• **Cosa farai**
a – Rispondi a queste domande sul testo dedicato alla porta del tempo di Palermo:
(i) In quale anno si svolse il primo concilio ecumenico a Nicea?
(ii) A quale giorno di marzo venne fissato l'equinozio di primavera?
(iii) Tra quali date può cadere la Pasqua secondo la regola descritta?
b – Prosegui il testo sulla porta del tempo di Palermo a partire dalla sua ultima frase.

=== Testo fornito ===

Palermo: La Porta del tempo
Ancora una volta Palermo ci riserva una nuova sorpresa in un viaggio dove la scienza diventa attore della religione. Un vero viaggio nel tempo che ci racconta quando tutta l’umanità è realmente riuscita a fare un salto nel tempo e dove la nostra Palermo diventa protagonista nelle decisioni del futuro.
La porta del tempo
di Sandro Mammina
Questa storia potrebbe iniziare con C’era una volta vicende e personaggi che tra poco conosceremo infatti sembrano uscire fuori da una fiaba che ci porterà indietro di parecchi secoli. Conosceremo un geniale frate domenicano che all’interno di uno dei conventi più antichi della città di Palermo realizzerà una “porta” che permette di viaggiare avanti ed indietro nel tempo pur rimanendo nello stesso luogo. Scopriremo infine per quale strano motivo il giorno della morte di una famosa santa verrà tramandato ai posteri con una data diversa e per quale misterioso incantesimo un giorno di ottobre di più di cinque secoli fa per volere di un papa le persone che quella notte andarono a letto si svegliarono ben dieci giorni dopo.
Ebbene per arrivare a capo di tutto ciò dobbiamo fare un passo indietro nel tempo di parecchi secoli e arrivare fino in Turchia in quella città che una volta si chiamava Nicea, qui nel 325 si svolse il primo concilio ecumenico della cristianità voluto e presieduto dall’imperatore Costantino. Il concilio che prese il nome proprio dalla città in cui si svolse venne concepito per affrontare importanti questioni teologiche e dogmatiche ma servì anche per dare alla comunità cristiana dell’epoca e non solo una regola per stabilire la festività più importante del mondo cristiano, memoria dell’evento su cui si basa la Fede nonché il fondamento del proprio Credo, stiamo parlando della festività mobile per eccellenza: la Pasqua di Resurrezione.
Per permettere cristiani di festeggiare tale festività in maniera del tutto indipendente dalla comunità ebraica proprio in quel concilio che passerà alla storia come Concilio di Nicea si stabilì una regola a cui verrà dato il nome di “ Regola alessandrina “ che stabilì che da quel momento e per i secoli a venire la Pasqua fosse celebrata “ la prima domenica successiva al plenilunio dopo l’equinozio di primavera “ equinozio che si fissò al 21 di marzo tale regola non è più cambiata e ancora oggi è quella che ci permette di risalire a tale festività.
È allora grazie a questa regola che la Pasqua non può celebrarsi prima del 22 marzo né dopo il 25 aprile, ogni anno quindi, dopo l’equinozio primaverile, conoscere la notte di plenilunio è stato sempre di fondamentale importanza per risalire alla domenica pasquale.

=== Elenco dei dati ===

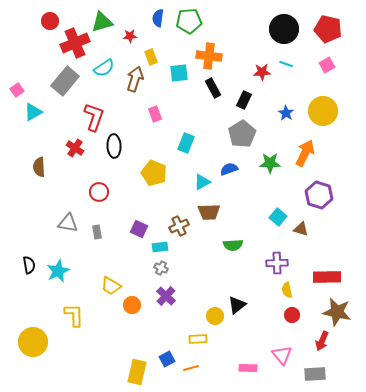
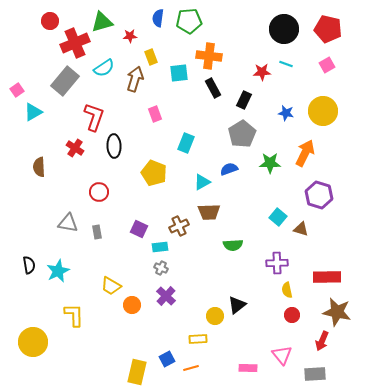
blue star at (286, 113): rotated 21 degrees counterclockwise
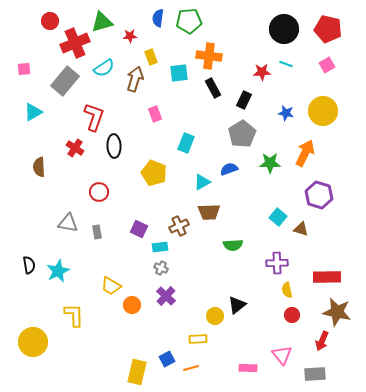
pink square at (17, 90): moved 7 px right, 21 px up; rotated 32 degrees clockwise
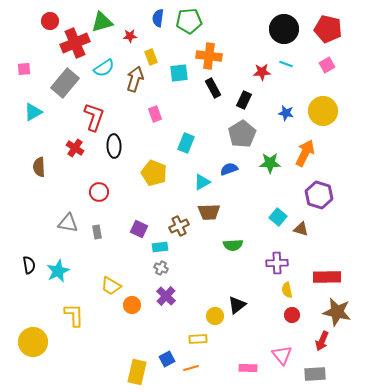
gray rectangle at (65, 81): moved 2 px down
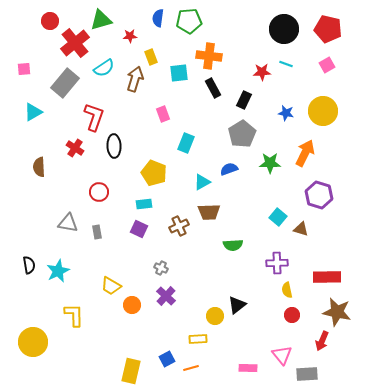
green triangle at (102, 22): moved 1 px left, 2 px up
red cross at (75, 43): rotated 16 degrees counterclockwise
pink rectangle at (155, 114): moved 8 px right
cyan rectangle at (160, 247): moved 16 px left, 43 px up
yellow rectangle at (137, 372): moved 6 px left, 1 px up
gray rectangle at (315, 374): moved 8 px left
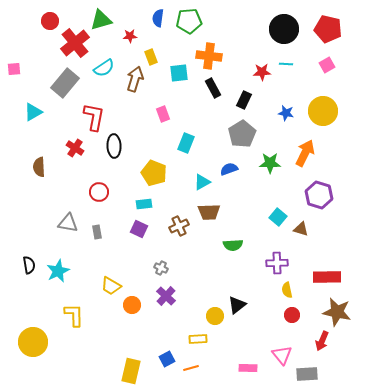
cyan line at (286, 64): rotated 16 degrees counterclockwise
pink square at (24, 69): moved 10 px left
red L-shape at (94, 117): rotated 8 degrees counterclockwise
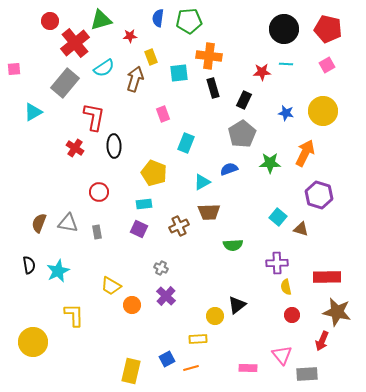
black rectangle at (213, 88): rotated 12 degrees clockwise
brown semicircle at (39, 167): moved 56 px down; rotated 24 degrees clockwise
yellow semicircle at (287, 290): moved 1 px left, 3 px up
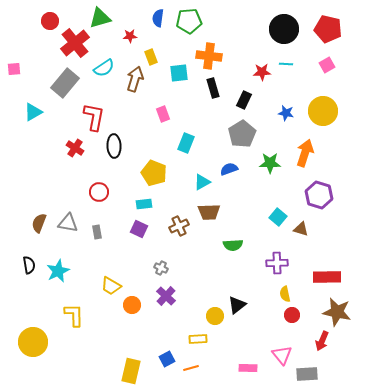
green triangle at (101, 20): moved 1 px left, 2 px up
orange arrow at (305, 153): rotated 8 degrees counterclockwise
yellow semicircle at (286, 287): moved 1 px left, 7 px down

===

• **Risposte ai compiti**
a –
(i) Nel 325.
(ii) Al 21 marzo.
(iii) Non prima del 22 marzo né dopo il 25 aprile.

b –
Dopo il concilio tutto filerà liscio per secoli fino a quando non si scoprì che più passava il tempo più il calcolo diventava imperfetto ciò a causa del calendario in vigore in quel periodo e su cui gli astronomi si erano basati per calcolare l’equinozio ovvero il calendario giuliano voluto da Giulio Cesare nel 46 a.c.
Tale calendario si basava sul ciclo solare che consiste in 365 giorni 5 ore 48 minuti e quasi 47 secondi e quindi non essendo un ciclo perfetto ogni anno accumulava un errore di 11 minuti e 14 secondi. Questo apparente trascurabile margine di errore nel corso dei secoli è inesorabilmente aumentato causando un lento ma continuo slittamento dell’equinozio che ricordo era stato fissato al 21 di marzo e che gli astronomi della seconda metà del 1580 avevano ricalcolato evidenziando ben dieci giorni di differenza e che lo portava all’11 di marzo.
Bisognava trovare rimedio e a ciò pensò papa Gregorio XIII incaricando un’apposita
commissione di scienziati e studiosi di risolvere il problema, della commissione fecero parte grandi matematici ed astronomi, anche due studiosi siciliani: Giuseppe Scala e il messinese Giuseppe Moleti detentore della cattedra di matematica all’ università di Padova prima di Galileo Galilei.
Le conclusioni della commissione trovarono fondamento negli studi di un geniale matematico tale Luigi Lilio le sue intuizioni infatti produssero una rivoluzione la cosiddetta riforma gregoriana che togliendo dal calendario i 10 giorni di differenza accumulati e cioè quelli dal 5 al 14 permise il fatto che l’equinozio tornasse al 21 di marzo.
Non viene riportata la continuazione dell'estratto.